▶ **EXTRACT**:

"""

D3JS/React - Construct Tree from a linked list with an arbitrary amount of children each level?

Question

I am working on a visualization tool where i am trying to represent a set of nodes in a tree-like structure. In the backend:

• The nodes are contained in a linked list
• Every node can have 0 -> n children
• The nodes contain their name, an array containing the nodes children, and an array containing the nodes parents
• The nodes can also be of different types, but that can be ignored for now

Example:

A -> B -> (C -> null / D -> E/F/G)
(A has B as a child, B has C and D as children. C has no children, D has E/F/G as children)

I am using the React D3 Tree library for the visualization. Example data the tree accepts:

const myTreeData = [
  {
    name: 'Top Level',
   
    children: [
      {
        name: 'Level 2: A',
        children: [
           name: 'Level 3: C', 
          children:[
            name: 'Level 4: D', children: []
           ] 
      ]
      },
      {
        name: 'Level 2: B',
      },
    ],
  },
];

Ie. the nodes themselves contain an array with references to their own children.If they don't have any children, the array is empty.

"""

▶ **WORK INSTRUCTION**: Retype the passage of the React D3 tree question above between "D3JS/React - Construct" and "null / D -> E/F/G)", inclusive.

▶ **EXTRACTED RECORDS**:
"""

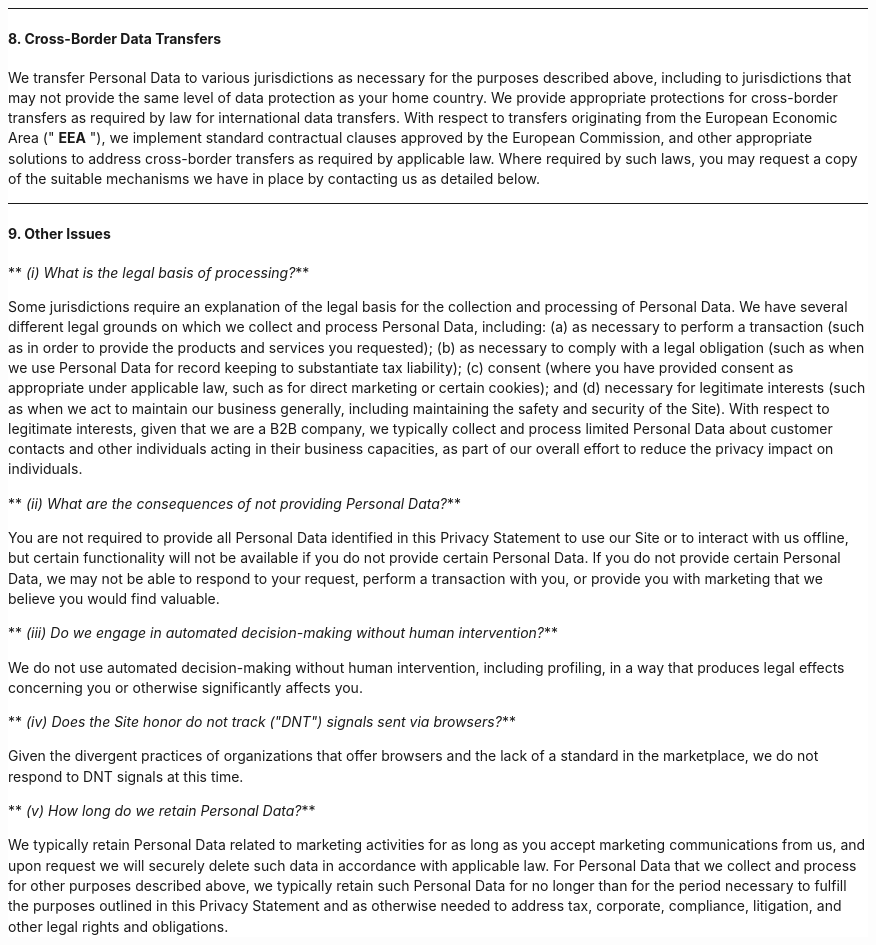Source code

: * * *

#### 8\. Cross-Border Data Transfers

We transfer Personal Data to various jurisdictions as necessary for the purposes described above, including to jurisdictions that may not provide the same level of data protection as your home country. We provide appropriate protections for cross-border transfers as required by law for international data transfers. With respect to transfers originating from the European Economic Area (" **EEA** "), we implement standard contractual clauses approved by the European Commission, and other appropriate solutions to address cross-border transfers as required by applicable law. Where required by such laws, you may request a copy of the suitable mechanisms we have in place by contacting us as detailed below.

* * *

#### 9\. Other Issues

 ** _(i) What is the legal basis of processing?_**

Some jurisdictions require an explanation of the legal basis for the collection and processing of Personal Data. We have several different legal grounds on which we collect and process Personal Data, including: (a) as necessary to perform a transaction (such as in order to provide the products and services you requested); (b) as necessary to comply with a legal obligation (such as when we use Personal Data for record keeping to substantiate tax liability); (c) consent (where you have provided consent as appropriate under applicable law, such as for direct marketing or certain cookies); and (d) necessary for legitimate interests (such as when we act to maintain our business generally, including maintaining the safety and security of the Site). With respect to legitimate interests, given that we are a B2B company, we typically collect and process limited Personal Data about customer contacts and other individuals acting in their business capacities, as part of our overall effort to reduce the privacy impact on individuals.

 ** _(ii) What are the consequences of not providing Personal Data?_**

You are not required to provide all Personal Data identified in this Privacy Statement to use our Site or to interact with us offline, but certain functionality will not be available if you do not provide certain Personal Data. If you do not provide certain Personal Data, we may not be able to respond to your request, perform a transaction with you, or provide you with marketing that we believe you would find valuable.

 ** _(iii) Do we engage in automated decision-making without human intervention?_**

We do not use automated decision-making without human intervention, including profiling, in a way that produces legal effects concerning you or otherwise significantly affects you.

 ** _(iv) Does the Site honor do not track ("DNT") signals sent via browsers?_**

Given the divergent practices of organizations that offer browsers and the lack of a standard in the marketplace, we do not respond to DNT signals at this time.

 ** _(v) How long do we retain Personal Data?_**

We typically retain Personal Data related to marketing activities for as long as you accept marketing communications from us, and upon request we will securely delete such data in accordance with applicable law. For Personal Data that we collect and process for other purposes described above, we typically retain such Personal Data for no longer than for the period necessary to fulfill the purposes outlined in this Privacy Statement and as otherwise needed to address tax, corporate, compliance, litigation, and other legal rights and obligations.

"""

▶ **SOLVED EXERCISE**:
D3JS/React - Construct Tree from a linked list with an arbitrary amount of children each level?

Question

I am working on a visualization tool where i am trying to represent a set of nodes in a tree-like structure. In the backend:

• The nodes are contained in a linked list
• Every node can have 0 -> n children
• The nodes contain their name, an array containing the nodes children, and an array containing the nodes parents
• The nodes can also be of different types, but that can be ignored for now

Example:

A -> B -> (C -> null / D -> E/F/G)